As oil prices go to historic highs during this past year, energy stocks have followed a similar course. For example, front-month light sweet crude oil E-mini contract QM reached a historic intraday high of $78.30 on July 14, while the energy sector exchange-traded fund XLE reaches its historic intraday high of $60.15 on May 11. Since energy companies typically own rights to oil either above or under ground, it is reasonable that their stock prices follow the price of oil. In technical terms, we say that energy stock price “cointegrates” with the crude oil price, a concept pioneered by the Nobel laureates Robert Engle and Clive Granger. To prove that they do in fact cointegrate, I ran a Matlab cointegration package developed at University of Toledo in Ohio on the closing prices of QM (using a perpetual futures series) and XLE for the last 3 years. The program determined that they cointegrate with a 95% probabilty. Now, what this does not mean is that QM and XLE prices will always move up or down in a similar percentage everyday. This also doesn’t mean that there won’t be periods of time when the spreads between QM and XLE will go way out of sync, just as the gas futures spread did for Amaranth. What this tells us is that with high probability, the spread will eventually goes back to their historic average, and then probably goes in the opposite direction for a while.

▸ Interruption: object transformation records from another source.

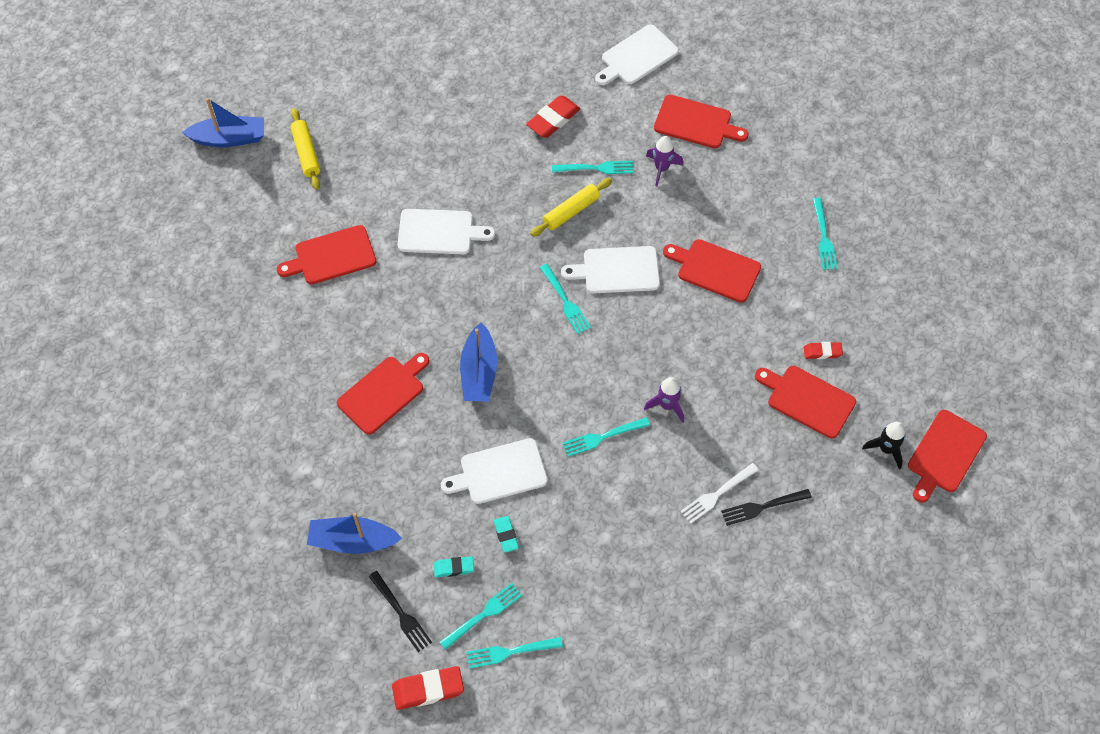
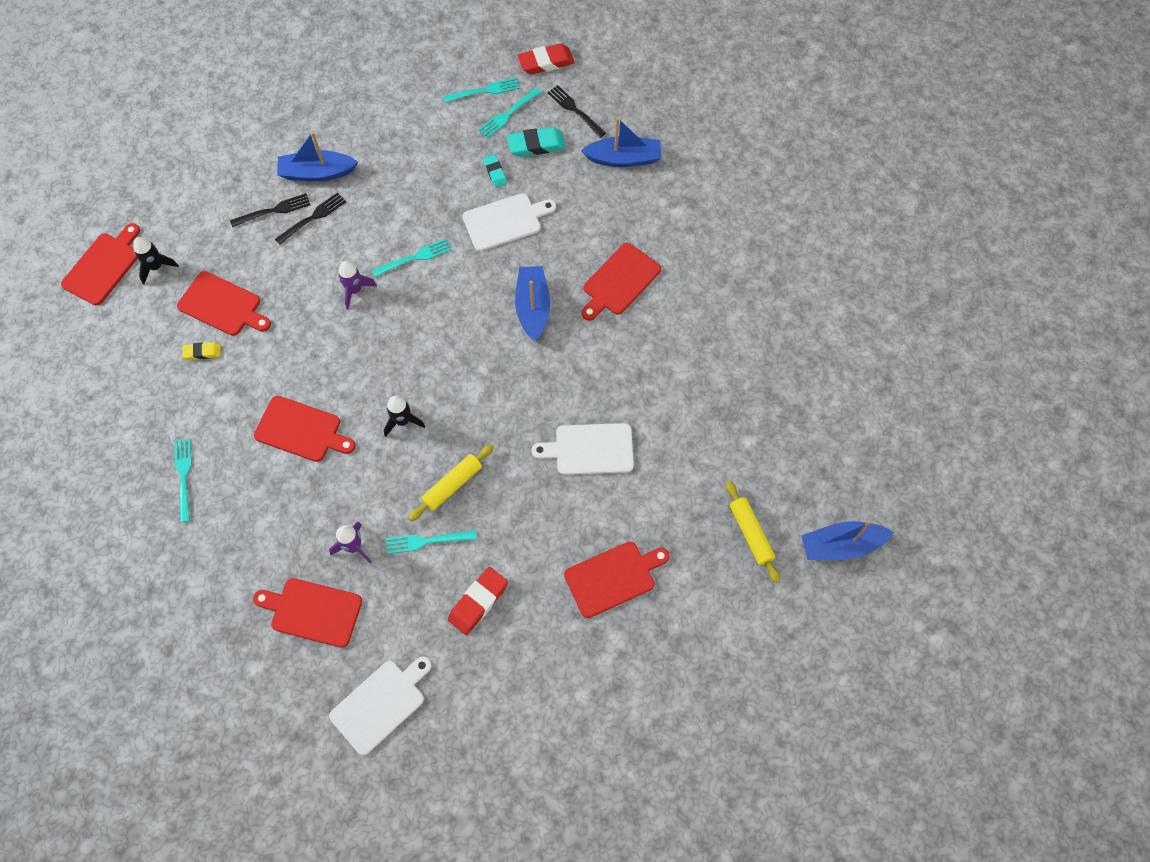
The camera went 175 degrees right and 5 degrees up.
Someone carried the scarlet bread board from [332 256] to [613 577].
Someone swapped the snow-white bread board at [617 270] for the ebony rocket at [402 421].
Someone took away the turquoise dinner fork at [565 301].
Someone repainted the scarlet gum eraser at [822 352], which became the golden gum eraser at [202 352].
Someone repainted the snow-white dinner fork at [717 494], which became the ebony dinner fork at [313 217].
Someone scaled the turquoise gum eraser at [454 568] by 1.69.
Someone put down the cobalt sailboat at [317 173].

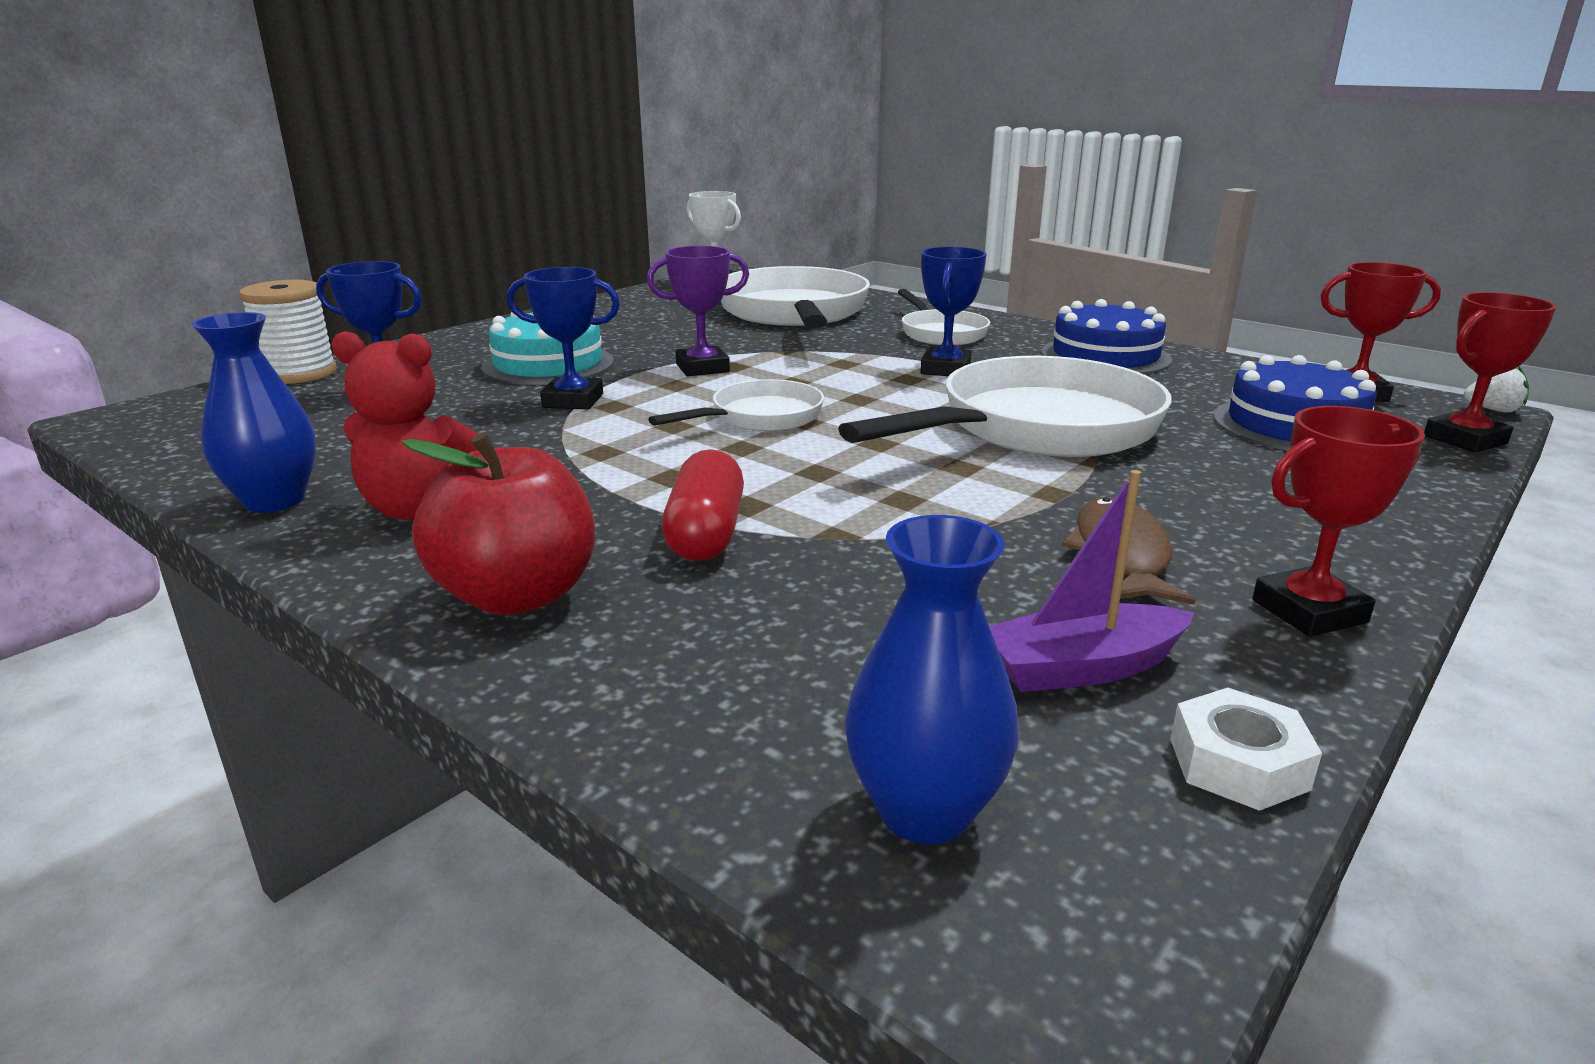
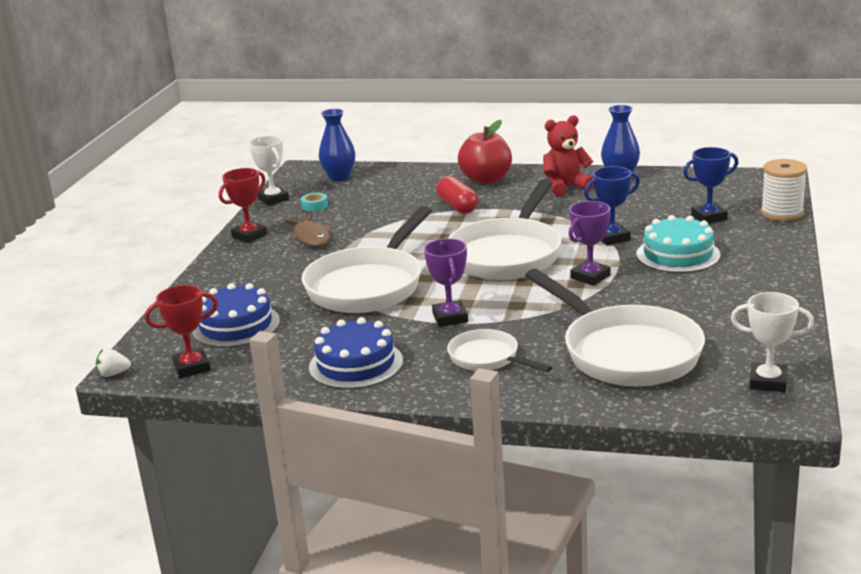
The camera went 155 degrees right and 0 degrees up.
Someone repainted the cobalt prize cup at [945 369], which became the purple prize cup at [450 318].
Someone took away the scarlet prize cup at [1465 440].
Someone scaled the snow-white pan at [760 418] by 1.91.
Someone swapped the purple sailboat at [1082 668] for the turquoise roll of tape at [314 206].
Someone swapped the snow-white hex nut at [1238 764] for the snow-white prize cup at [273 199].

To illustrate this point, let’s take a look at a plot of the spreads between QM and XLE over the last 3 years. (Click on the graph twice to enlarge it.) Suppose we are long a front-month QM contract (rolling over the contract every month), and are simultaneously short 640 shares of XLE. The number of shares is determined by the Matlab package mentioned above. The y-axis shows the dollar value of this pair of positions. We can see that in the past 3 years, the value went as high as $5,550 on October 14th, 2004, and as low as -$4,152 on February 16th, 2006. The average is $57, which is almost zero. As of this writing (at the close of September 28, 2006), the value is -$2,584. While this is not near the 3-year low yet, it is getting there. Those who have a strong stomach will buy this spread now, and hope that the value will move back up to it long-run average of near zero. (Click on the graph twice to enlarge it.)

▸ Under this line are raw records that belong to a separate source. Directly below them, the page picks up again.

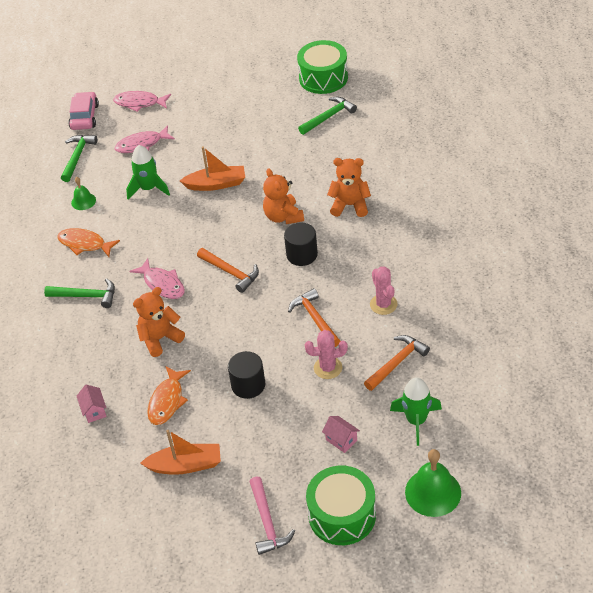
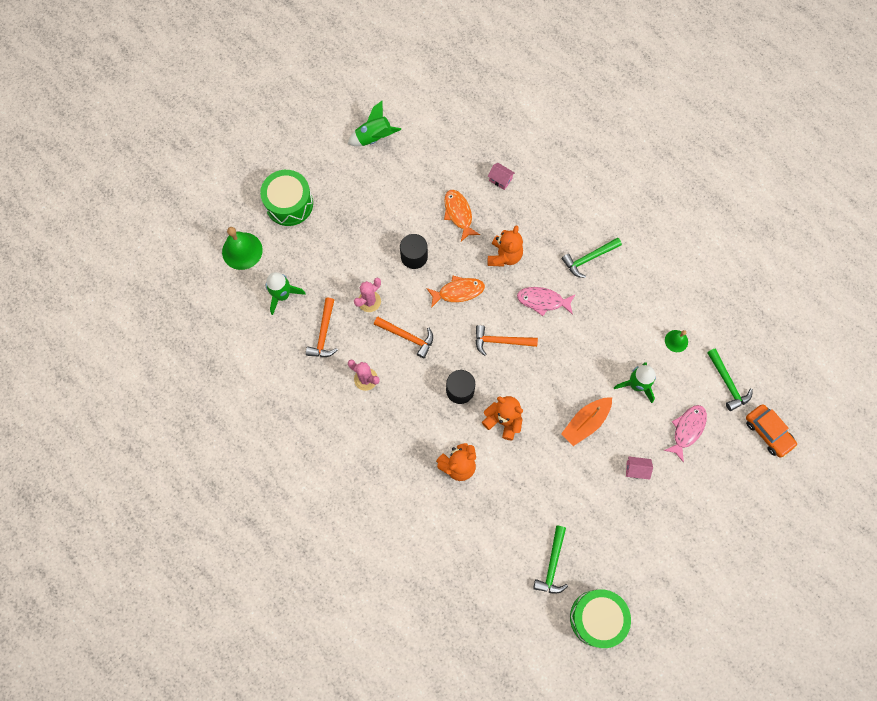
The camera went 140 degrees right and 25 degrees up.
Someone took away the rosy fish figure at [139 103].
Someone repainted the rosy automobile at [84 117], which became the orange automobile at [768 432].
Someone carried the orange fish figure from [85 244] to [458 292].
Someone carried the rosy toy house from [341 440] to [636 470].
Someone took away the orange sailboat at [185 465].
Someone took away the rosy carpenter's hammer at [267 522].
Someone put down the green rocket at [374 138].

Some thoughtful readers may wonder whether there are any fundamental reason energy stocks have dropped much less in value since the summer than energy futures prices. Now energy companies are valued much like any other companies: roughly speaking, their stock is worth the present value of their anticipated future cash-flow plus their current net asset value. The current net asset value certainly should follow the front-month crude oil contracts very closely, in fact, more closely than their stock price. However, their anticipated future cash-flow reflects the expected price of oil in the years to come, not the current cash price of oil. (For those readers who enjoy a bit of exercise, they can look up the oil contracts that expire in 2007, 2008 and beyond to see if they in fact has higher prices than the front contract.) At this time, the stock (and futures) market is telling us this: oil price will go back up in the future.